Pure il livello di bastardaggine presente in questo film svedese girato dal promettente Ruben Östlund è simile. Era dai tempi di Kynodontas che non vedevo una pellicola tanto perfida nei confronti dell'istituzione della famiglia. O forse da Escape from Tomorrow, quello su una famigliola che va in vacanza a Disneyland e poi le cose non filano troppo lisce.
Come qui. Una settimana bianca può trasformarsi in una settimana da incubo. Attraverso una serie di personaggi uno più odioso dell'altro, il marito codardo ma ancor di più la moglie moralista e perfettina, e pure i figli non è che siano il massimo della simpatia, Forza maggiore è uno sprofondare negli inferi, dove un pericolo mortale sembra nascondersi dietro ogni angolo e dove alla famigliola e in particolare al padre non ne va bene una, ma dico UNA. Persino la tipa che va da lui e gli dice che è il tipo più figo lì presente e poi gli dice che no, si era sbagliata. Eddai, questo è accanimento!

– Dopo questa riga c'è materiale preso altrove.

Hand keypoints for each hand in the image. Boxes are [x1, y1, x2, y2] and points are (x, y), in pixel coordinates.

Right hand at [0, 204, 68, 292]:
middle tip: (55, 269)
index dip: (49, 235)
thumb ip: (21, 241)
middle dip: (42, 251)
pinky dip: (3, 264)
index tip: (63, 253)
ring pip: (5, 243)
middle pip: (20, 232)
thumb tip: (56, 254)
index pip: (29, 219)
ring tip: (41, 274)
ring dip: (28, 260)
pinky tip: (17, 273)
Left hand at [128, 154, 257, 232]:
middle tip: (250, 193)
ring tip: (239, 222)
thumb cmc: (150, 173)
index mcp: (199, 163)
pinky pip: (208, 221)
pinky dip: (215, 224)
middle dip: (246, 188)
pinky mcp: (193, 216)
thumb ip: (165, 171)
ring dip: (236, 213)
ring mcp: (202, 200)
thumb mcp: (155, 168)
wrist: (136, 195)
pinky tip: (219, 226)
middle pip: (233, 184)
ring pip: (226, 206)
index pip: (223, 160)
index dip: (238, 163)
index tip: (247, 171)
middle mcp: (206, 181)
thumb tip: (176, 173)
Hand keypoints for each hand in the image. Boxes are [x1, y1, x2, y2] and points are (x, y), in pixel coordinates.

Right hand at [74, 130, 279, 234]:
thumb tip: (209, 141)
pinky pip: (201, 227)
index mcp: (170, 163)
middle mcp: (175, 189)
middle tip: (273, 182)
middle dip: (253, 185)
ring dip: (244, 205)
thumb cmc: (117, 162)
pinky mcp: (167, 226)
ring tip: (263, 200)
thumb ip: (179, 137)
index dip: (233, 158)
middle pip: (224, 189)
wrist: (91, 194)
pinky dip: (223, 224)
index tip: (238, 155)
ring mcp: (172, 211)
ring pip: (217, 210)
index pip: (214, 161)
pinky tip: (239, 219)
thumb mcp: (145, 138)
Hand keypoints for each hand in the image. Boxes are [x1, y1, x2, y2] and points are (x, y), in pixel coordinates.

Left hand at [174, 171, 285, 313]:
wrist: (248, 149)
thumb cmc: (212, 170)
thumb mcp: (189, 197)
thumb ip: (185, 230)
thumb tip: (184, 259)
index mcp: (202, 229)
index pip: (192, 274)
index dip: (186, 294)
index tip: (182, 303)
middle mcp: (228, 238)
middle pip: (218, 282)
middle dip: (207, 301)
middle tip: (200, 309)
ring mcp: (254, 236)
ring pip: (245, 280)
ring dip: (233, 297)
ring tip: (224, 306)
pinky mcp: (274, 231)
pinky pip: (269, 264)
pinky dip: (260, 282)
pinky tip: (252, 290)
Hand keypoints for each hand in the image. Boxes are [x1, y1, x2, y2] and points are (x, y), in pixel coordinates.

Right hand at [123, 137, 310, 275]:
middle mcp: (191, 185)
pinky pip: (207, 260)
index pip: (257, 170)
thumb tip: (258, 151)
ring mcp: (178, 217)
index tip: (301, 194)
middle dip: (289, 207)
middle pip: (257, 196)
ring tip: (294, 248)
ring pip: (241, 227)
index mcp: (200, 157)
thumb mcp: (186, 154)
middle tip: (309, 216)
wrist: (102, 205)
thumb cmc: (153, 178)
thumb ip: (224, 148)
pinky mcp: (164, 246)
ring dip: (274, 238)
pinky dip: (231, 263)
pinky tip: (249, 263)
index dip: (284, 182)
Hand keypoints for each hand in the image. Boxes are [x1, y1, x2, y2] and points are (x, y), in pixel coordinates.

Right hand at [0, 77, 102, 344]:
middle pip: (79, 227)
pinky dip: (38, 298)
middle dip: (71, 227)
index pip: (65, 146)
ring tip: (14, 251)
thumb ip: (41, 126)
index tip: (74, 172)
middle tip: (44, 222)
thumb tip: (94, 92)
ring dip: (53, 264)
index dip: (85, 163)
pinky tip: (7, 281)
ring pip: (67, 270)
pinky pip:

Forza maggiore infastidisce, irrita, innervosisce, eppure per quanto a tratti l'abbia odiato al termine, grazie anche a un dialogo finale magnifico e nella sua semplicità di una profondità vertiginosa, l'ho amato. D'altra parte come potrei non amare un film in cui, oltre al discorso sulla famiglia, sulla responsabilità, sull'eroismo e sull'istinto di sopravvivenza, la morale di fondo fondamentale è: la montagna, la neve e lo sci sono una merda e ti possono solo rovinare la vita!